> _PROBLEM TO WORK ON_
Set down, please, without alteration, the lines of the entries below from the first through the one containing "Digitize the connectivity".

[Recorded data]
=== Section Start ===
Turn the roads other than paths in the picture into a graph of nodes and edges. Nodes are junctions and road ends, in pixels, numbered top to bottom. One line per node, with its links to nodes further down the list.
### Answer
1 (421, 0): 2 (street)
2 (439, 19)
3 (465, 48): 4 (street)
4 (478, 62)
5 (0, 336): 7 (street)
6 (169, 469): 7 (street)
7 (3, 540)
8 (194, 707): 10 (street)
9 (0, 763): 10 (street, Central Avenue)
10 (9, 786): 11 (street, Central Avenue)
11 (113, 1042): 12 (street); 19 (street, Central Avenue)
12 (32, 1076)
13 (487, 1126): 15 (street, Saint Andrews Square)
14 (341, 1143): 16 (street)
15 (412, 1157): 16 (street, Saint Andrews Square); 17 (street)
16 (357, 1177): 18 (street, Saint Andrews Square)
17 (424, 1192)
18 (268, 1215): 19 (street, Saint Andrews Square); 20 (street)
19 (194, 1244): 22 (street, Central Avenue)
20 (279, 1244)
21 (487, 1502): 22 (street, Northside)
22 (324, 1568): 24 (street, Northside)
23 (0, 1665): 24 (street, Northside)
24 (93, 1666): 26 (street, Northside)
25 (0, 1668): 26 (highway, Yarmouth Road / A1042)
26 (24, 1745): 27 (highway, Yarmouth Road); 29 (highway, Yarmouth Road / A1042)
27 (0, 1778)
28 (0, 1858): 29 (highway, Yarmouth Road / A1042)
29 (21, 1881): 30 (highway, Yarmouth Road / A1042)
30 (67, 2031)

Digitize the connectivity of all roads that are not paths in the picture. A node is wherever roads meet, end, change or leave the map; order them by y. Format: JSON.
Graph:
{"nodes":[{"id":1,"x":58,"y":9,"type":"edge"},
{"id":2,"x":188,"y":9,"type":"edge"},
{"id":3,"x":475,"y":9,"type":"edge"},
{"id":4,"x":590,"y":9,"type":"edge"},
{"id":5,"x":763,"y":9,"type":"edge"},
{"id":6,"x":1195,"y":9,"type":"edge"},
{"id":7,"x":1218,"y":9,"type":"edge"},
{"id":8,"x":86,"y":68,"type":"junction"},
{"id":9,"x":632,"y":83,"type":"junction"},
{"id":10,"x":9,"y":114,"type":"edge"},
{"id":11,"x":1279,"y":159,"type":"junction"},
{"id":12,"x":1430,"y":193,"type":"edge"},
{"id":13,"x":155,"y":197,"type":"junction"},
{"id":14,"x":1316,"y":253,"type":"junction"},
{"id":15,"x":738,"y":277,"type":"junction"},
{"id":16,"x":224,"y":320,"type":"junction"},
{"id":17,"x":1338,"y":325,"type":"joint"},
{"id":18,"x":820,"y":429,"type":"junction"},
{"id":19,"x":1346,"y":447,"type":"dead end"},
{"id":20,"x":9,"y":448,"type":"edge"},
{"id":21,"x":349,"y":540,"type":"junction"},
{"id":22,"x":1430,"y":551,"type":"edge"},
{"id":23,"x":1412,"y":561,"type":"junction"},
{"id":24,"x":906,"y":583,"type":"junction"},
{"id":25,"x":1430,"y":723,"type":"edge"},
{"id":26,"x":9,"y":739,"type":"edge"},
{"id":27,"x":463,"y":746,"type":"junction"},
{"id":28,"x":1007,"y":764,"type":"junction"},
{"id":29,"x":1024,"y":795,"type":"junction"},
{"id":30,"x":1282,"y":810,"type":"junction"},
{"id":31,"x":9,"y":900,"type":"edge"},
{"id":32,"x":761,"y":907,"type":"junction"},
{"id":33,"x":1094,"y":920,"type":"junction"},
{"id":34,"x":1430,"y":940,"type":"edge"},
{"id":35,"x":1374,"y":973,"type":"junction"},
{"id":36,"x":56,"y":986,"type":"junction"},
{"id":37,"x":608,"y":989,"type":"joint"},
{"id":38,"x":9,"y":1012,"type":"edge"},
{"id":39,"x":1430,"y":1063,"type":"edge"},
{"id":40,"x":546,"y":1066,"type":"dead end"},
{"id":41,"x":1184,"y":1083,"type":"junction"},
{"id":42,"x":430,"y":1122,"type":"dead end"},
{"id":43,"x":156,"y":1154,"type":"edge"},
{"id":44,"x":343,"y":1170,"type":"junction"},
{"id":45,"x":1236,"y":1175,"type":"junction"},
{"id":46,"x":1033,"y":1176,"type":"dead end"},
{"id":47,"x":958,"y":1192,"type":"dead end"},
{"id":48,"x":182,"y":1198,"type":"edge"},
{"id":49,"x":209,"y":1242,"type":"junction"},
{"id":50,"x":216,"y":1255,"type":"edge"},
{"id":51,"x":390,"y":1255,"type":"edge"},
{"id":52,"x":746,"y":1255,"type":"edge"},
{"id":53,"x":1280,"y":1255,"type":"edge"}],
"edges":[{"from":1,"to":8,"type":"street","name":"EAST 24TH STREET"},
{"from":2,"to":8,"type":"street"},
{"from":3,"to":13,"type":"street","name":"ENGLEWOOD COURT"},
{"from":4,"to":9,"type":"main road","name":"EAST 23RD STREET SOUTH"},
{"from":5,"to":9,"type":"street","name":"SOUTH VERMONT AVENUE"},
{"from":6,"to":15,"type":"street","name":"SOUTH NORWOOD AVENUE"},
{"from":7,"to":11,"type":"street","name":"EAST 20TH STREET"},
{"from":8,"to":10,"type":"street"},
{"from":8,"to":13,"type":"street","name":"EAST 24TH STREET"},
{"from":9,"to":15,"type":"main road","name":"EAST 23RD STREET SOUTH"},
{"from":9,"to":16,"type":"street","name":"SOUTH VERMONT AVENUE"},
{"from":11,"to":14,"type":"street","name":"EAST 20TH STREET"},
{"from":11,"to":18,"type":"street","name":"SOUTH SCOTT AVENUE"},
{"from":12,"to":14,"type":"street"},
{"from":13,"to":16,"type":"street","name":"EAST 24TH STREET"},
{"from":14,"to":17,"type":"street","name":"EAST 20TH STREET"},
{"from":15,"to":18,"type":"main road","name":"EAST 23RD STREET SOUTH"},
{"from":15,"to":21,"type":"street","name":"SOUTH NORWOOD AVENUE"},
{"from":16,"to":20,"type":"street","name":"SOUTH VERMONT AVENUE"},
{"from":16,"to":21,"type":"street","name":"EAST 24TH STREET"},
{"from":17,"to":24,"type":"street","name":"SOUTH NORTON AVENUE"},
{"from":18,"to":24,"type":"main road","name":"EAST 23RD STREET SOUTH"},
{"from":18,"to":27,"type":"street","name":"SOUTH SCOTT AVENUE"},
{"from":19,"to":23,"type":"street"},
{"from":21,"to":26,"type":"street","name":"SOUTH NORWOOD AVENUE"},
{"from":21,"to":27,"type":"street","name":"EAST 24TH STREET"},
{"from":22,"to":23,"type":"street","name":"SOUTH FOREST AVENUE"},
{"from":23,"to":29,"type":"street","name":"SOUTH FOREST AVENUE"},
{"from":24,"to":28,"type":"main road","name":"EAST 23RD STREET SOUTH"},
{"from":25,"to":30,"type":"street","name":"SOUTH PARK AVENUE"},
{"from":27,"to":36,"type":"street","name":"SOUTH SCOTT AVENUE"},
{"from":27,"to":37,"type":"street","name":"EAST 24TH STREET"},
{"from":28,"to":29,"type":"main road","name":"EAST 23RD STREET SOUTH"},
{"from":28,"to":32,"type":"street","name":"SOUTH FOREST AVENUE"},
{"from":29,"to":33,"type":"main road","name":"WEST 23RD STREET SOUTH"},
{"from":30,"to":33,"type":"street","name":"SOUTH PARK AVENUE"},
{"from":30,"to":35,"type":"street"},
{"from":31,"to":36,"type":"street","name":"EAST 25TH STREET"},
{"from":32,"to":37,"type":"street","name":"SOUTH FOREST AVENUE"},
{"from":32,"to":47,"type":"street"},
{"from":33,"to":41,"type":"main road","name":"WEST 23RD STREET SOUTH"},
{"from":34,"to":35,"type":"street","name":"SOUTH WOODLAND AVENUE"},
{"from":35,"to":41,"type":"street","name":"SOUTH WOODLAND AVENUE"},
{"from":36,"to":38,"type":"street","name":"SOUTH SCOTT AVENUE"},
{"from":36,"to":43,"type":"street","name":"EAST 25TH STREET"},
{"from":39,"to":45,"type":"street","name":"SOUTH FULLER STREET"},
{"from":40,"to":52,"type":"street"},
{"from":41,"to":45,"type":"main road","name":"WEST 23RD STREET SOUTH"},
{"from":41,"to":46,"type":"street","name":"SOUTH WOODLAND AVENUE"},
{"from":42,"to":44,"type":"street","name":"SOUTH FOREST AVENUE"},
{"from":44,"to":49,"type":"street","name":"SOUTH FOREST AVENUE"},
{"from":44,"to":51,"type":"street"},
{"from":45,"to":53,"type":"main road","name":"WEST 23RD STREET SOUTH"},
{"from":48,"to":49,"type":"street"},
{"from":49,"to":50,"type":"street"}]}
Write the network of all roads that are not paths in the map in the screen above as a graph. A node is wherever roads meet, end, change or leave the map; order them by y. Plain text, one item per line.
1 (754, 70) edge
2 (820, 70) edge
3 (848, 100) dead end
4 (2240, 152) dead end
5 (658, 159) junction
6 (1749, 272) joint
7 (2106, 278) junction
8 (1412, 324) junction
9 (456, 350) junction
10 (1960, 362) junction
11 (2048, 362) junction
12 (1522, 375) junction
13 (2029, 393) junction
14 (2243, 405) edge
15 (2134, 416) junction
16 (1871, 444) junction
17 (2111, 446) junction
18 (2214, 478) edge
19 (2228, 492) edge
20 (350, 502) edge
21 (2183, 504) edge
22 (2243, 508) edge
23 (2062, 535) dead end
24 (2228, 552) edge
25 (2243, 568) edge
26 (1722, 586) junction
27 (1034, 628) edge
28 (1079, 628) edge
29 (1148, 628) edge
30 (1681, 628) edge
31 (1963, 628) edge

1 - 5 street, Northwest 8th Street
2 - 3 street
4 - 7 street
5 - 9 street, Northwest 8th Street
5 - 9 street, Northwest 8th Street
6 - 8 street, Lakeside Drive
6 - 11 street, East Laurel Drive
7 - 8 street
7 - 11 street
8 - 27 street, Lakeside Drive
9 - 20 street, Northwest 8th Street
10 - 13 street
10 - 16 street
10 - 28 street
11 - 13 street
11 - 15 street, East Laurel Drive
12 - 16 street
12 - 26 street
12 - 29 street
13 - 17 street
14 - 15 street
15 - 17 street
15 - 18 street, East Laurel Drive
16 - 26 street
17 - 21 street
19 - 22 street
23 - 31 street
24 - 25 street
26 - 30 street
=== Section End ===
> _ANSWER_
Turn the roads other than paths in the picture into a graph of nodes and edges. Nodes are junctions and road ends, in pixels, numbered top to bottom. One line per node, with its links to nodes further down the list.
### Answer
1 (421, 0): 2 (street)
2 (439, 19)
3 (465, 48): 4 (street)
4 (478, 62)
5 (0, 336): 7 (street)
6 (169, 469): 7 (street)
7 (3, 540)
8 (194, 707): 10 (street)
9 (0, 763): 10 (street, Central Avenue)
10 (9, 786): 11 (street, Central Avenue)
11 (113, 1042): 12 (street); 19 (street, Central Avenue)
12 (32, 1076)
13 (487, 1126): 15 (street, Saint Andrews Square)
14 (341, 1143): 16 (street)
15 (412, 1157): 16 (street, Saint Andrews Square); 17 (street)
16 (357, 1177): 18 (street, Saint Andrews Square)
17 (424, 1192)
18 (268, 1215): 19 (street, Saint Andrews Square); 20 (street)
19 (194, 1244): 22 (street, Central Avenue)
20 (279, 1244)
21 (487, 1502): 22 (street, Northside)
22 (324, 1568): 24 (street, Northside)
23 (0, 1665): 24 (street, Northside)
24 (93, 1666): 26 (street, Northside)
25 (0, 1668): 26 (highway, Yarmouth Road / A1042)
26 (24, 1745): 27 (highway, Yarmouth Road); 29 (highway, Yarmouth Road / A1042)
27 (0, 1778)
28 (0, 1858): 29 (highway, Yarmouth Road / A1042)
29 (21, 1881): 30 (highway, Yarmouth Road / A1042)
30 (67, 2031)

Digitize the connectivity of all roads that are not paths in the picture. A node is wherever roads meet, end, change or leave the map; order them by y. Format: JSON.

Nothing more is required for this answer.